__Dataset content__
----
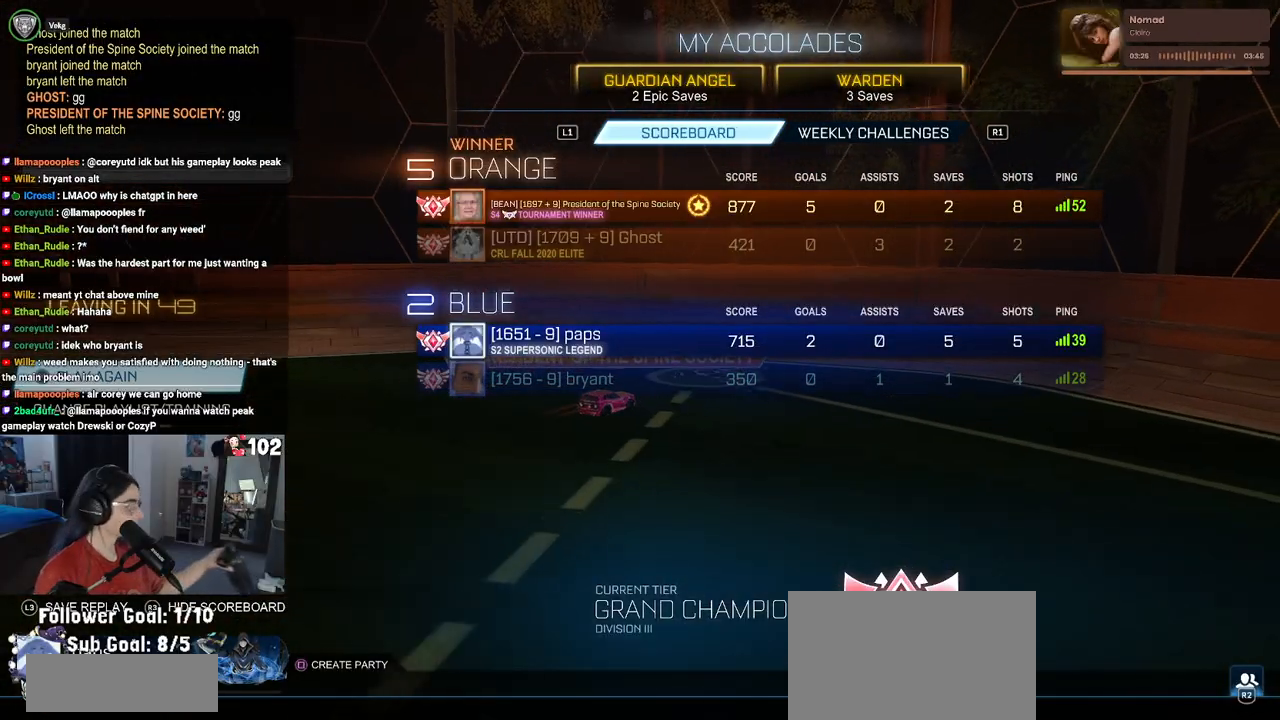
Gameplay with a controller (PlayStation layout); each line is a JSON object with the inputs held at the frame after it. "events" lists button and stick changes between this image and that frame as [ms after this image, input, new state], when the widget could be followed in between.
{"buttons": [], "left_stick": "center", "right_stick": "center", "events": []}
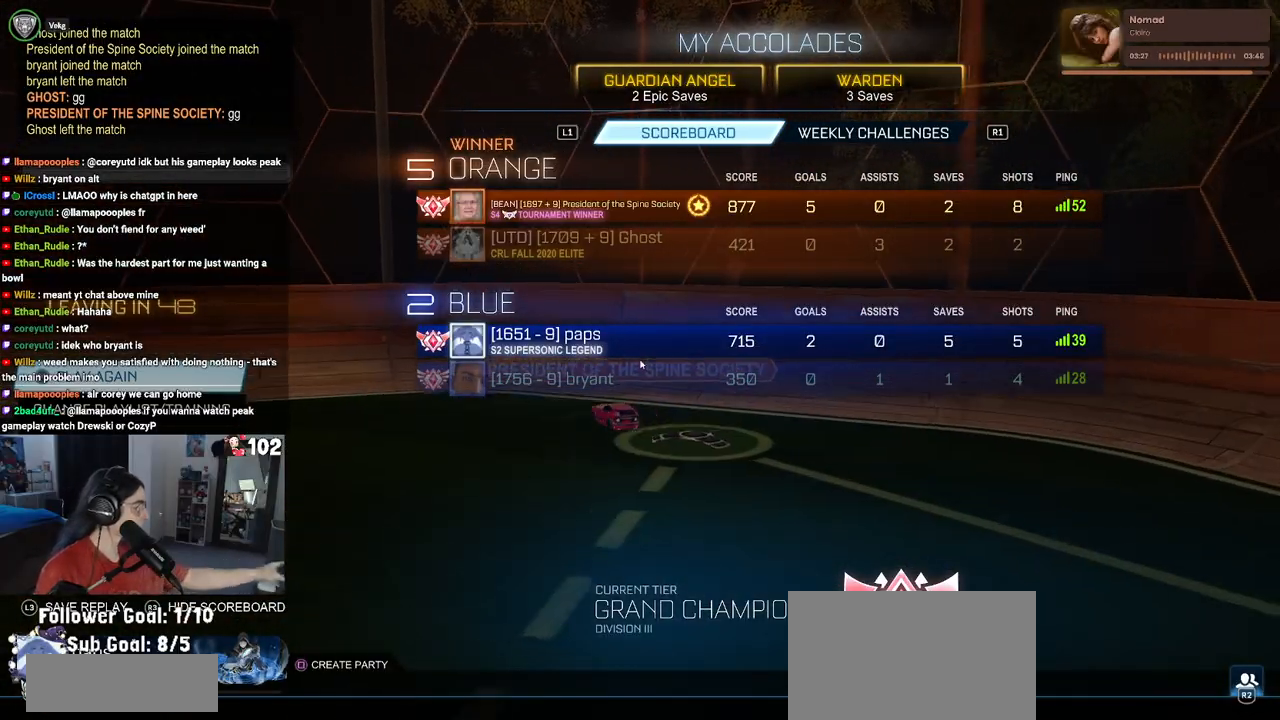
{"buttons": [], "left_stick": "center", "right_stick": "center", "events": []}
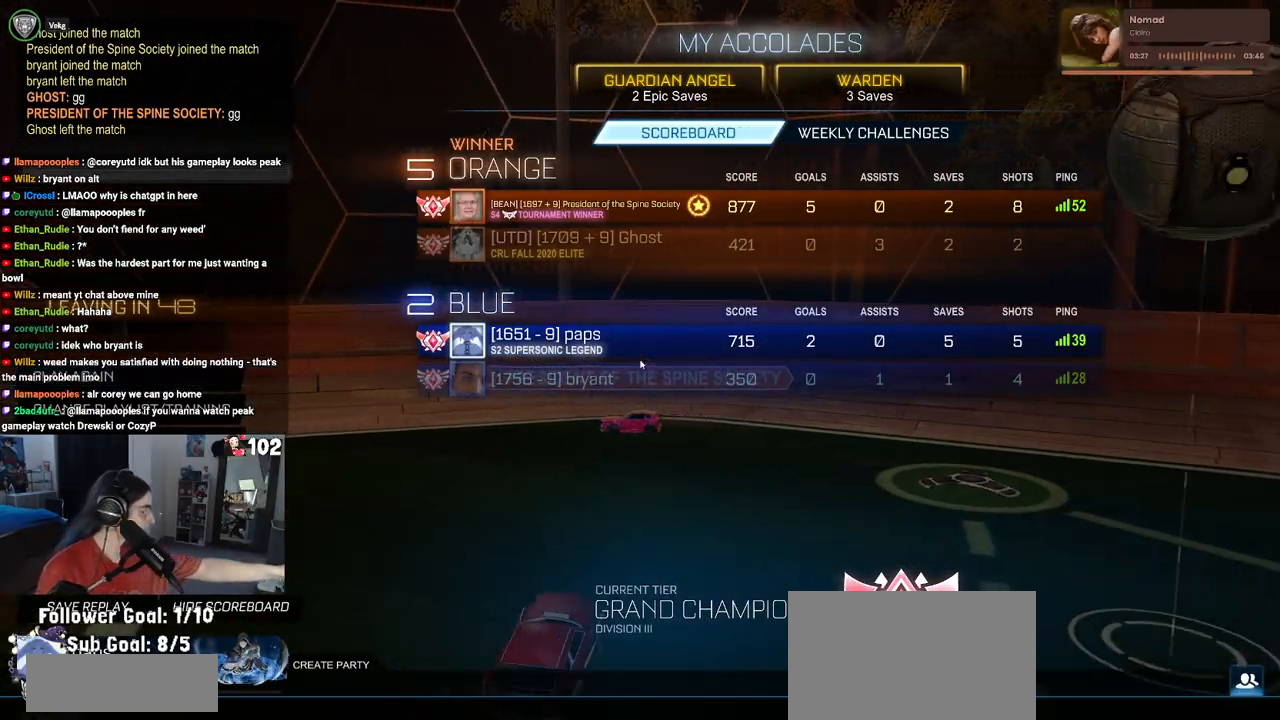
{"buttons": [], "left_stick": "center", "right_stick": "center", "events": []}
----
__What you have to do__
In copying the material, drop all pictures and keep everything else identical.

__Solution to the problem__
Gameplay with a controller (PlayStation layout); each line is a JSON object with the inputs held at the frame after it. "events" lists button and stick changes between this image and that frame as [ms after this image, input, new state], when the widget could be followed in between.
{"buttons": [], "left_stick": "center", "right_stick": "center", "events": []}
{"buttons": [], "left_stick": "center", "right_stick": "center", "events": []}
{"buttons": [], "left_stick": "center", "right_stick": "center", "events": []}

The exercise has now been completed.